1. Why Bayesian for time series?

Classical time series (like ARIMA, exponential smoothing) assumes fixed parameters estimated by maximum likelihood.
But real-world forecasting often requires:

  • Uncertainty quantification (probability distribution of future values, not just a point forecast)
  • Flexibility (incorporating prior knowledge, structural assumptions, missing data)
  • Online updating (re-forecast as new data arrives)

Bayesian methods naturally provide these through posterior distributions.


2. General Bayesian framework

We model time series $y_{1:T}$​ with latent parameters $\theta$:

$p(\theta \mid y_{1:T}) \propto p(y_{1:T} \mid \theta) \, p(\theta)$

  • $p(\theta)$: prior beliefs (e.g., smoothness, trend, seasonal structure)
  • $p(y_{1:T} \mid \theta)$: likelihood (often Gaussian or Poisson)
  • Posterior distributions describe parameter and prediction uncertainty.

For forecasting:

$p(y_{T+h} \mid y_{1:T}) = \int p(y_{T+h} \mid \theta, y_{1:T}) \, p(\theta \mid y_{1:T}) \, d\theta$


3. Common Bayesian time series models

(a) Bayesian ARIMA / ARMA

  • Same as ARIMA but with priors on parameters ($\phi, \theta, \sigma^2$).
  • Inference via MCMC or Variational Inference.
  • Produces posterior distributions for parameters and forecasts.
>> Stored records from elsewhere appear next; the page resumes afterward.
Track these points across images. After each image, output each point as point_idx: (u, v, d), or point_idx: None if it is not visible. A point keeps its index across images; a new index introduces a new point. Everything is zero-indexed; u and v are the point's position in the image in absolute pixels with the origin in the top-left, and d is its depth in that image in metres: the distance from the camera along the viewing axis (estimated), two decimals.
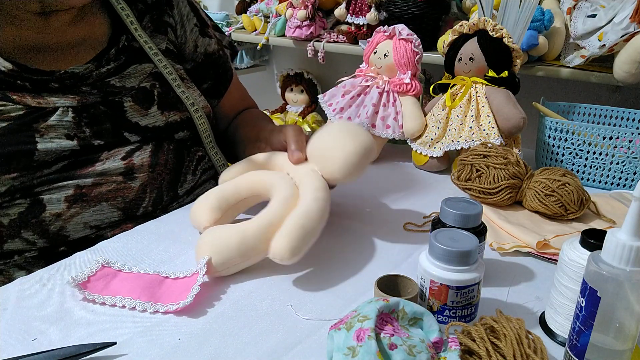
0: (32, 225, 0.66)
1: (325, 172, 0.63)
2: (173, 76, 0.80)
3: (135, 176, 0.72)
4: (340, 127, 0.64)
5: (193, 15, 0.88)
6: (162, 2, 0.84)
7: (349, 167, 0.61)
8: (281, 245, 0.55)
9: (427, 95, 1.07)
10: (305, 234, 0.56)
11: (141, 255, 0.63)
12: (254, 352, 0.47)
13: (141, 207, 0.73)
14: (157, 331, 0.49)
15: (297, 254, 0.55)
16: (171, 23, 0.85)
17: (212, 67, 0.90)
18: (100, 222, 0.70)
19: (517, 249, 0.64)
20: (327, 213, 0.60)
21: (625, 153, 0.83)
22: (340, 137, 0.62)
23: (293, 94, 1.96)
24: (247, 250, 0.56)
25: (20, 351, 0.45)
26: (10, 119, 0.65)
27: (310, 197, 0.59)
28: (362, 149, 0.61)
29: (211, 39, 0.90)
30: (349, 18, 1.56)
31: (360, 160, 0.61)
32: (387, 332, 0.39)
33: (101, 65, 0.73)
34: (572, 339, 0.43)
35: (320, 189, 0.60)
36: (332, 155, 0.62)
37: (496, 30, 0.86)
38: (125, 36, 0.77)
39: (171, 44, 0.84)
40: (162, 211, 0.76)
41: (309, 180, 0.62)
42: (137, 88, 0.75)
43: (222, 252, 0.56)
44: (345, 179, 0.62)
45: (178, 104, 0.79)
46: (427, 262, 0.47)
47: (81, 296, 0.54)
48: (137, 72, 0.76)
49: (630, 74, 1.06)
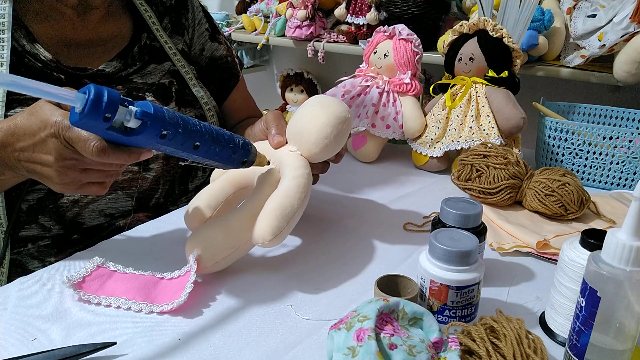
0: (49, 211, 0.68)
1: (303, 149, 0.62)
2: (189, 75, 0.83)
3: (150, 167, 0.75)
4: (312, 102, 0.63)
5: (206, 21, 0.91)
6: (180, 5, 0.87)
7: (323, 139, 0.60)
8: (262, 227, 0.54)
9: (427, 95, 1.07)
10: (285, 212, 0.55)
11: (141, 255, 0.63)
12: (254, 352, 0.47)
13: (153, 198, 0.76)
14: (157, 331, 0.49)
15: (279, 234, 0.54)
16: (186, 25, 0.88)
17: (216, 72, 0.93)
18: (115, 211, 0.73)
19: (517, 249, 0.64)
20: (308, 192, 0.59)
21: (625, 153, 0.83)
22: (311, 111, 0.62)
23: (293, 94, 1.96)
24: (233, 241, 0.56)
25: (20, 351, 0.45)
26: None
27: (289, 176, 0.58)
28: (334, 118, 0.60)
29: (220, 45, 0.93)
30: (349, 18, 1.56)
31: (334, 130, 0.60)
32: (387, 332, 0.39)
33: (128, 64, 0.77)
34: (572, 339, 0.43)
35: (298, 167, 0.60)
36: (306, 132, 0.61)
37: (496, 30, 0.86)
38: (147, 35, 0.81)
39: (186, 45, 0.87)
40: (172, 204, 0.79)
41: (288, 160, 0.61)
42: (157, 84, 0.78)
43: (210, 248, 0.56)
44: (324, 152, 0.61)
45: (193, 102, 0.83)
46: (427, 262, 0.47)
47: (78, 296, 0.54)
48: (156, 70, 0.80)
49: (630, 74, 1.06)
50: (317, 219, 0.73)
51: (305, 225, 0.71)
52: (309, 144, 0.61)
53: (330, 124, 0.60)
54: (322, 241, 0.67)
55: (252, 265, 0.61)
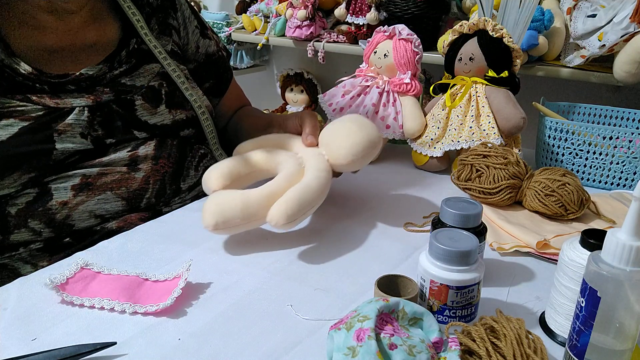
0: (39, 214, 0.68)
1: (331, 156, 0.68)
2: (178, 74, 0.82)
3: (138, 167, 0.74)
4: (352, 118, 0.69)
5: (194, 18, 0.91)
6: (166, 5, 0.86)
7: (352, 155, 0.66)
8: (278, 211, 0.60)
9: (427, 95, 1.07)
10: (302, 204, 0.60)
11: (140, 255, 0.63)
12: (254, 352, 0.47)
13: (144, 198, 0.75)
14: (157, 331, 0.49)
15: (292, 221, 0.60)
16: (175, 25, 0.87)
17: (213, 67, 0.93)
18: (105, 212, 0.72)
19: (517, 249, 0.64)
20: (326, 193, 0.65)
21: (625, 153, 0.83)
22: (350, 127, 0.67)
23: (293, 94, 1.96)
24: (249, 214, 0.61)
25: (20, 351, 0.45)
26: (31, 119, 0.67)
27: (312, 175, 0.64)
28: (367, 140, 0.66)
29: (211, 41, 0.93)
30: (349, 18, 1.56)
31: (364, 150, 0.66)
32: (387, 332, 0.39)
33: (114, 67, 0.76)
34: (572, 339, 0.43)
35: (322, 169, 0.66)
36: (339, 143, 0.67)
37: (496, 30, 0.86)
38: (135, 39, 0.80)
39: (175, 45, 0.86)
40: (164, 205, 0.77)
41: (315, 161, 0.67)
42: (146, 87, 0.78)
43: (225, 212, 0.61)
44: (349, 165, 0.67)
45: (184, 103, 0.82)
46: (427, 262, 0.47)
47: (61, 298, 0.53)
48: (145, 71, 0.79)
49: (630, 74, 1.06)
50: (317, 219, 0.73)
51: (305, 225, 0.71)
52: (339, 154, 0.67)
53: (362, 143, 0.66)
54: (322, 241, 0.67)
55: (251, 266, 0.61)
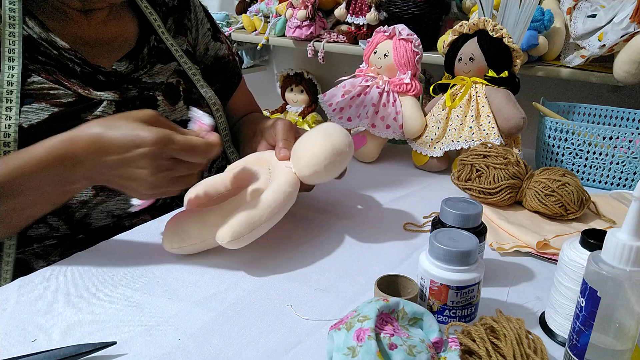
0: (59, 211, 0.68)
1: (296, 169, 0.64)
2: (194, 72, 0.84)
3: None
4: (321, 127, 0.66)
5: (207, 21, 0.92)
6: (182, 6, 0.88)
7: (314, 166, 0.62)
8: (225, 228, 0.58)
9: (427, 95, 1.07)
10: (250, 221, 0.58)
11: (140, 255, 0.63)
12: (254, 352, 0.47)
13: (160, 198, 0.76)
14: (157, 331, 0.49)
15: (238, 239, 0.57)
16: (189, 26, 0.88)
17: (221, 71, 0.94)
18: (122, 212, 0.73)
19: (517, 249, 0.64)
20: (284, 207, 0.61)
21: (625, 153, 0.83)
22: (315, 136, 0.64)
23: (293, 94, 1.96)
24: (204, 233, 0.61)
25: (20, 351, 0.45)
26: (62, 104, 0.67)
27: (271, 189, 0.61)
28: (330, 150, 0.62)
29: (222, 44, 0.94)
30: (349, 18, 1.56)
31: (326, 160, 0.62)
32: (387, 332, 0.39)
33: (138, 67, 0.77)
34: (572, 339, 0.43)
35: (284, 183, 0.62)
36: (303, 153, 0.64)
37: (496, 30, 0.86)
38: (154, 37, 0.81)
39: (189, 45, 0.88)
40: (177, 205, 0.79)
41: (280, 175, 0.64)
42: (165, 83, 0.79)
43: (182, 233, 0.61)
44: (312, 177, 0.63)
45: (201, 100, 0.84)
46: (427, 262, 0.47)
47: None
48: (163, 70, 0.80)
49: (630, 74, 1.07)
50: (318, 219, 0.73)
51: (305, 225, 0.71)
52: (301, 166, 0.63)
53: (324, 152, 0.62)
54: (322, 241, 0.67)
55: (251, 266, 0.61)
(b) State Space Models (SSM) / Dynamic Linear Models (DLMs)

  • Time series is expressed with hidden states:
    • $x_t = F x_{t-1} + w_t, \quad y_t = H x_t + v_t$​ where $w_t, v_t$​ are noise terms.
  • Examples: local level models, trend + seasonality decomposition.
  • Bayesian filtering methods:
    • Kalman filter (conjugate Gaussian case)
    • Particle filter (nonlinear/non-Gaussian case)

(c) Bayesian Structural Time Series (BSTS)

  • Decompose data into trend + seasonality + regressors + holiday effects.
  • Used in Google’s CausalImpact library (for estimating effect of interventions).
  • Great for causal inference in time series (A/B tests, policy evaluation).

(d) Gaussian Process Time Series

  • Place a GP prior on the latent function $f(t)$:
    • $y_t \sim \mathcal{N}(f(t), \sigma^2), \quad f \sim \mathcal{GP}(0, k(t,t’))$
  • Kernel $k$ captures smoothness, periodicity, etc.
  • Flexible but computationally heavy for long series.

(e) Bayesian VAR (Vector Autoregression)

  • For multiple time series:
    • $y_t = A_1 y_{t-1} + \cdots + A_p y_{t-p} + \epsilon_t​$
  • Priors on $A_i$ help with overfitting (shrinkage priors, Minnesota prior).

4. Inference methods

  • Conjugate Gibbs sampling (e.g., Normal–Inverse-Gamma for AR models)
  • Hamiltonian Monte Carlo (HMC) in Stan/PyMC
  • Variational inference for faster approximation
  • Particle MCMC for nonlinear state-space models

5. Advantages

  • Full posterior predictive distributions (not just point forecasts).
  • Uncertainty in both parameters and future values.
  • Natural way to incorporate domain knowledge as priors.
  • Flexible: handles missing data, regime shifts, interventions.

6. Challenges

  • Computational cost (MCMC for large data).
  • Requires careful prior specification.
  • Not always easy to scale (e.g., GP on long series).

Simple summary:
Bayesian time series models put probability distributions over parameters (and sometimes over functions), producing full predictive distributions with uncertainty. They extend classical models like ARIMA into a Bayesian framework, and also include more advanced methods like state-space models, structural models, Gaussian processes, and Bayesian VARs.